#### [Work instructions]
1. Translate this sentence from the contributors list into French: "L.E. DOUCETTE is Associate Professor at the University of Toronto."
2. Extend the contributors list beyond its final entry.

#### [Text segment]
☆ ☆ ☆ ☆ ☆
Contributors/Collaborateurs

MARILYN BASZCYZYNSKI enseigne le français à l'Université de Western Ontario. Elle s'interesse à la littérature canadienne-française avec un intérêt particulier pour l'oeuvre d'Anne Hébert et le théâtre québécois d'avant 1900.

ROBERTSON DAVIES, who has recently retired as Master of Massey College and professor of English and Drama in the University of Toronto, is one of Canada's foremost novelists, essayists, and playwrights. His most recent novel is The Rebel Angels (1981), and Canadian Drama/l'Art dramatique canadien devoted a special issue (volume 7, number 2, 1981) to his work as a playwright.

L.E. DOUCETTE is Associate Professor at the University of Toronto. He is author of Emery Bigot: Seventeenth-Century Humanist (1970) and of a forthcoming history of theatre in French-Canada before Confederation. Part I of his article on Political Theatre and Para-theatre in French Canada appeared in Theatre History in Canada/Histoire du theatre au Canada (Fall 1981).
☆ ☆ ☆ ☆ ☆
#### [Data to examine]
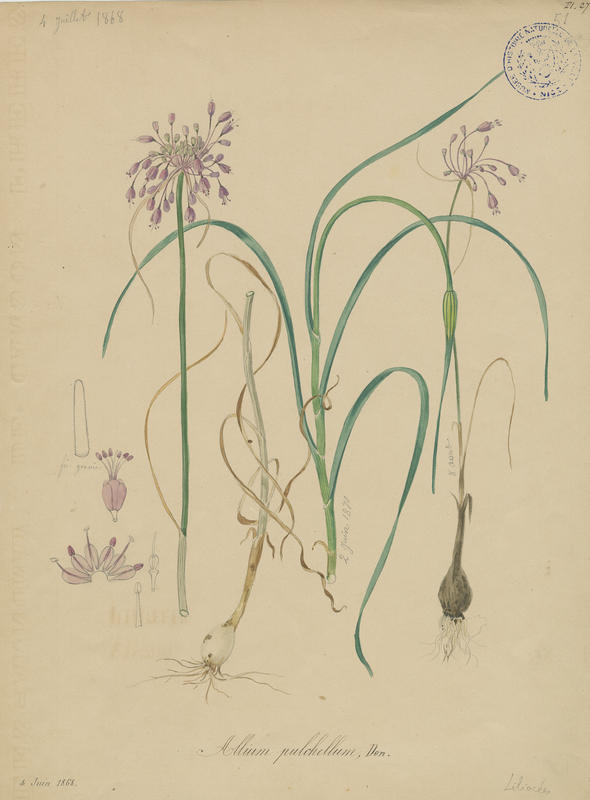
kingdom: Plantae
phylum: Tracheophyta
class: Liliopsida
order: Asparagales
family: Amaryllidaceae
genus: Allium
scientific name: Allium coloratum
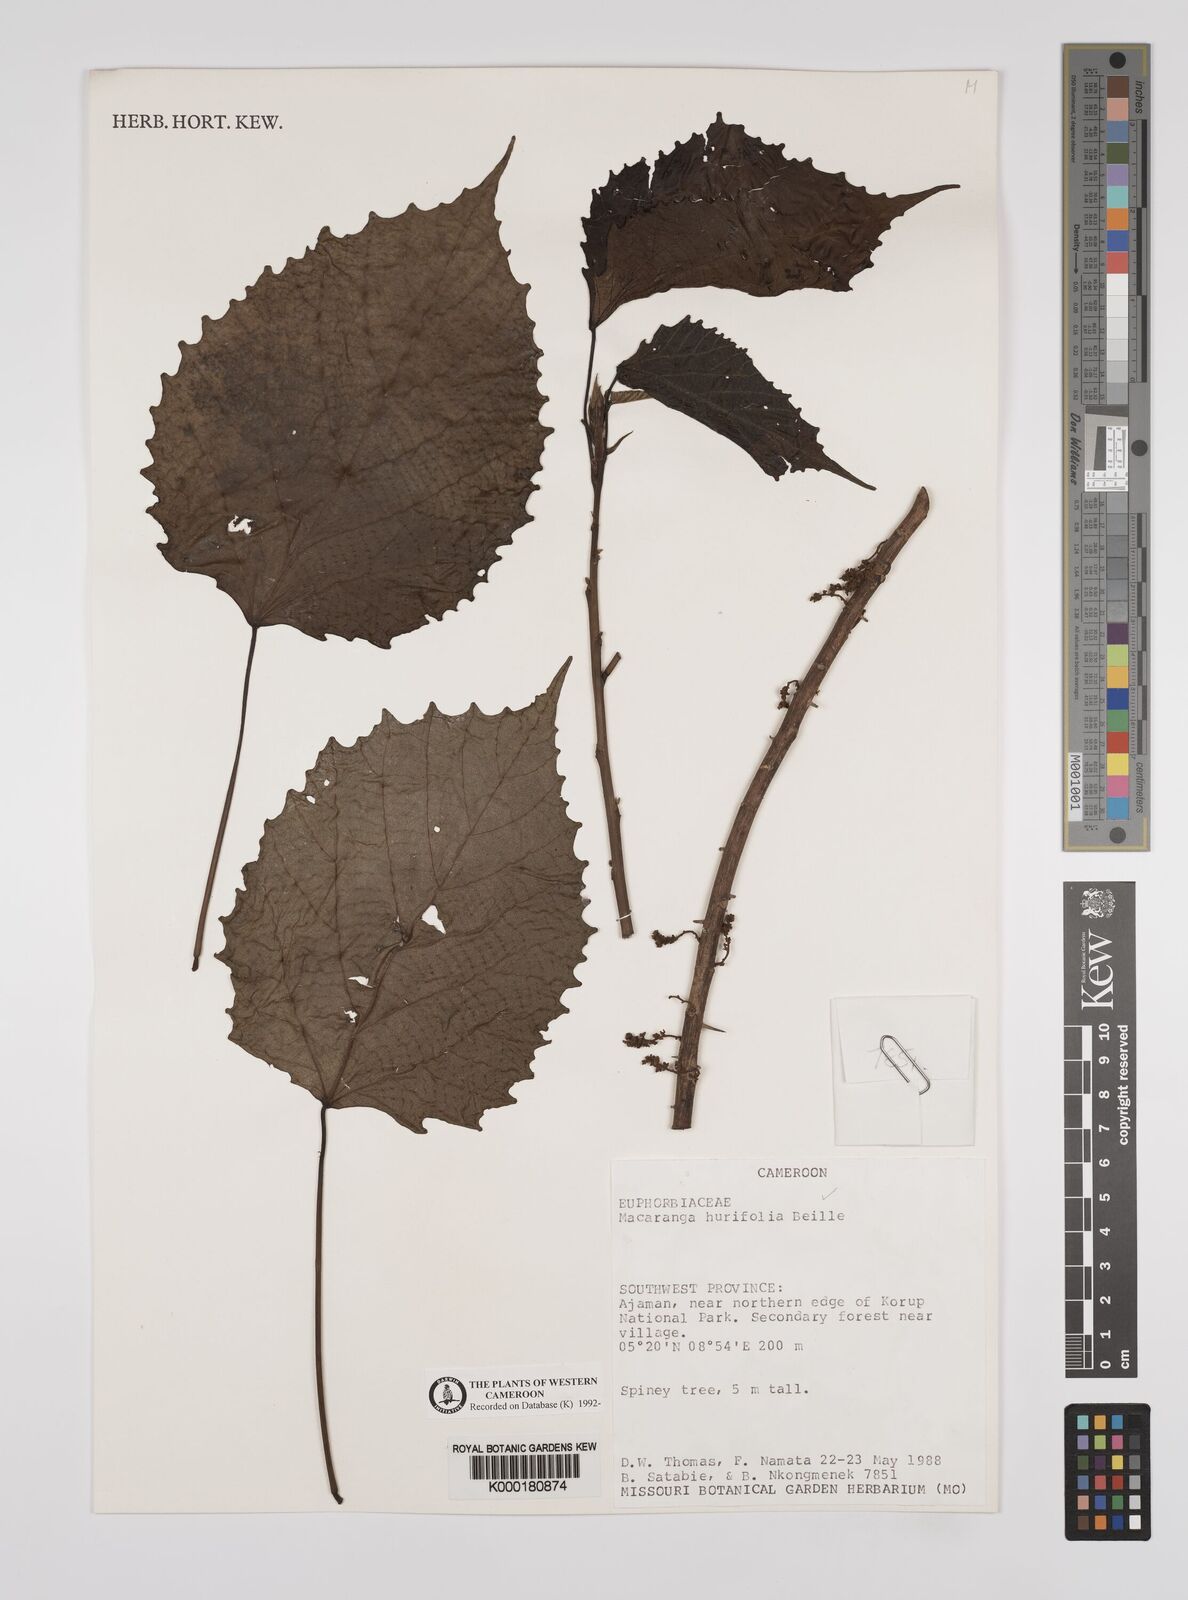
☆ ☆ ☆ ☆ ☆
#### [Exercise results]
1. L.E. DOUCETTE est professeur agrégé à l'Université de Toronto.

2.
MURRAY EDWARDS is Co-ordinator of Fine Arts, University Extension, at the University of Victoria and best known for his pioneering study, A Stage in our Past.

INGRID JOUBERT est Professeur agrégé au Collège universitaire de Saint-Boniface, chargée de cours de littérature française depuis 1972. Elle a publié un livre sur l'oeuvre romanesque de Jean-Paul Sartre et des articles sur le théâtre canadien-français et Sartre. Elle prépare actuellement un recueil d'essais sur Sartre, un doctorat d'Etat à Paris III et un livre sur le théâtre canadien-français de l'après-querre.

BARBARA McEWEN is a member of the Department of Romance Studies at Brock University. Her areas of interest are French theatre, and Quebec history and literature. She is engaged in research on contemporary Quebec theatre.

PAUL O'NEILL is a professional writer and historian as well as Executive Producer of Arts Programming (radio) with the CBC in St. John's, Newfoundland. An actor and director, he has written considerably about the theatre in Newfoundland and recently compiled a theatre history of his province for the Department of Education to be used in a drama course in high schools.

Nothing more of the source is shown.